Investing in stocks has indefinite upside, a powerful concept for investors to keep in mind. Over the long haul, you can achieve incredible returns by simply striving to pick stocks to beat the market. And occasionally these stocks are absolute home runs. Some can even go up 10,000%, turning every $10,000 investment into $1 million (without even including dividends).

Stocks that rise in price this much are called 100-baggers. And McDonald's (MCD -1.65%) and Starbucks (SBUX -0.77%) are two restaurant stocks that have earned this title. If you bought McDonald's stock in 1982, you'd have a 100-bagger today -- likewise if you bought Starbucks stock in 1994.

Here's how these companies did it, and which stock can still beat the market going forward.

A group of women are served food at a restaurant.

Image source: Getty Images.

Achieving 100-bagger status

McDonald's has over 39,000 locations worldwide, while Starbucks has over 32,000. Their large size has helped place them among the top five largest restaurant stocks.

Before their respective 100-bagger journeys, each was a much smaller company. McDonald's ended 1982 with 7,259 locations; Starbucks ended 1994 with just 425. To expand as they have, the companies had to grow outside their U.S. home market.

For full-year 2019, just 37% of McDonald's total revenue was generated in the U.S. Starbucks generates less revenue internationally: 69% in the U.S. and Canada for fiscal 2019. But its international segment is still providing the bulk of its growth right now.

These 100-bagger restaurants achieved these returns with very different business structures. McDonald's is primarily franchised and generates a lot of revenue by being a landlord to its franchisees. By contrast, Starbucks' revenue is split pretty evenly between franchised and company-owned stores. So the business structure isn't the primary factor for these companies' success. Rather, new locations led to astronomical revenue growth.

But revenue growth isn't everything; being profitable also helps. A growing bottom line allowed the companies to not only reinvest in their businesses, but also reward shareholders through share repurchases and dividends. I think the following chart on McDonald's illustrates how these returns compound over time.

MCD Chart

MCD data by YCharts.

Revenue growth by domestic and international expansion, increased net profit margins, a reduced share count, and a growing dividend were all contributing factors in making McDonald's and Starbucks 100-bagger stocks. 

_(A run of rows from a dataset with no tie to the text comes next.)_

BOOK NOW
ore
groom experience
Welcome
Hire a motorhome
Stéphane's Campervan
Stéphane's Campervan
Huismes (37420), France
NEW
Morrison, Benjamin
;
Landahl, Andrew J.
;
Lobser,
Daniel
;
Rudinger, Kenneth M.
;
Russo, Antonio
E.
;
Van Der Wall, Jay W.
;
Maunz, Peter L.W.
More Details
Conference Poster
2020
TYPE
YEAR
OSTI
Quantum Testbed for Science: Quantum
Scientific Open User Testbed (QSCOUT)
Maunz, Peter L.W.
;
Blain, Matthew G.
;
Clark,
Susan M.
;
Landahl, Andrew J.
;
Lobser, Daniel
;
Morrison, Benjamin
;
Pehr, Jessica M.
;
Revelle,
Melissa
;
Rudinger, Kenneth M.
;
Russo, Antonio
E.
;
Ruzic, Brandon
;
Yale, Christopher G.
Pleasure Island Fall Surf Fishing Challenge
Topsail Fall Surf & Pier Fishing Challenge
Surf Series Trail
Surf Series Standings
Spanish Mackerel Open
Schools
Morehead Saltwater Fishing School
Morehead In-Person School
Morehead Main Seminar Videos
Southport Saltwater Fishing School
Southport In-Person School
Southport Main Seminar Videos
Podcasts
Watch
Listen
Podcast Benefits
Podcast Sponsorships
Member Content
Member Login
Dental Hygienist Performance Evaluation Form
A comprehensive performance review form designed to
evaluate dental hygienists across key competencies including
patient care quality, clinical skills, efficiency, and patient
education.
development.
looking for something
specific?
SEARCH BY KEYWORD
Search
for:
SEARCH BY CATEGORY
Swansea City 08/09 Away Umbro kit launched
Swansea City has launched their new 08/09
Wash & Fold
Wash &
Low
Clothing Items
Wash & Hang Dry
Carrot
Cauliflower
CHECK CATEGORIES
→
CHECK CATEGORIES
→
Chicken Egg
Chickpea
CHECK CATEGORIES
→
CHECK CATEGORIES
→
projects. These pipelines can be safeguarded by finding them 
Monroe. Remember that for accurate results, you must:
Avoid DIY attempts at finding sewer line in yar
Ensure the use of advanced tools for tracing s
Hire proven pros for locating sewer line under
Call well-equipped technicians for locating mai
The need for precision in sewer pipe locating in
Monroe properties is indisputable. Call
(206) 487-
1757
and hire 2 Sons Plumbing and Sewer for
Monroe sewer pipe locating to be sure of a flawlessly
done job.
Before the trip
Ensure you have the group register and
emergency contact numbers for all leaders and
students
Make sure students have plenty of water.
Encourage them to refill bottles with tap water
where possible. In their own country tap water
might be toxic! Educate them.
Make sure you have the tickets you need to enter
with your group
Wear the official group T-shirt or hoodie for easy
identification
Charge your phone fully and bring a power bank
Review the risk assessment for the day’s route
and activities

Why Starbucks has more upside right now

Admittedly, 100-bagger opportunities are very rare. Of the roughly 50 publicly traded restaurant stocks today, I wouldn't bet any of them could turn $10,000 into $1 million like McDonald's and Starbucks have done. But I believe several of them can beat the market average. And between these two 100-baggers, I'd wager Starbucks has what it takes to outperform for the next five to 10 years.

A Starbucks' barista hands a woman her drink at a Starbucks Pickup location.

A Starbucks Pickup location. Image source: Starbucks.

There are two big reasons I like Starbucks right now. First, it's still a growth company despite its massive operations. It has already returned to growth in China: For 2020, it plans to open 500 new locations in that country. And given China's population and the current store count there, Starbucks can open locations at this torrid pace for years.

Second, the COVID-19 pandemic has given Starbucks a renewed sense of urgency. Over the next 16 months or so, it will be executing a plan to close 400 U.S. locations with low sales volume. These will be replaced with a new takeout-only restaurant model called Starbucks Pickup. These two factors tell me it can still grow its top line with new locations and expand its profit margin with leaner operations. I believe that's a market-beating formula.

By contrast, McDonald's growth has hit a wall. In 2019, it generated $21 billion in revenue -- flat year over year. And that was before the pandemic. Revenue in the first half of 2020 is down 19% from the comparable period in 2019. I suspect business will bounce back as we move further past the coronavirus. But McDonald's is a low-growth, mature company in the best of times.

I don't mean to imply McDonald's is doomed. On the contrary, as a restaurant franchiser, it's among the very best in the business. By investing in menu innovation and technology, it consistently grows sales. In 2019, for example, systemwide sales were up 4% to $100 billion. But since it's mostly franchised, this increase in sales only translates to a negligible gain in corporate revenue.

Historically, McDonald's has rewarded shareholders through dividends and buybacks, which will continue. But with top-line growth challenged, it's limited in how much it can increase its shareholder-friendly moves. That's why Starbucks is a much safer growth investment: It can keep growing its business at a healthy clip from here.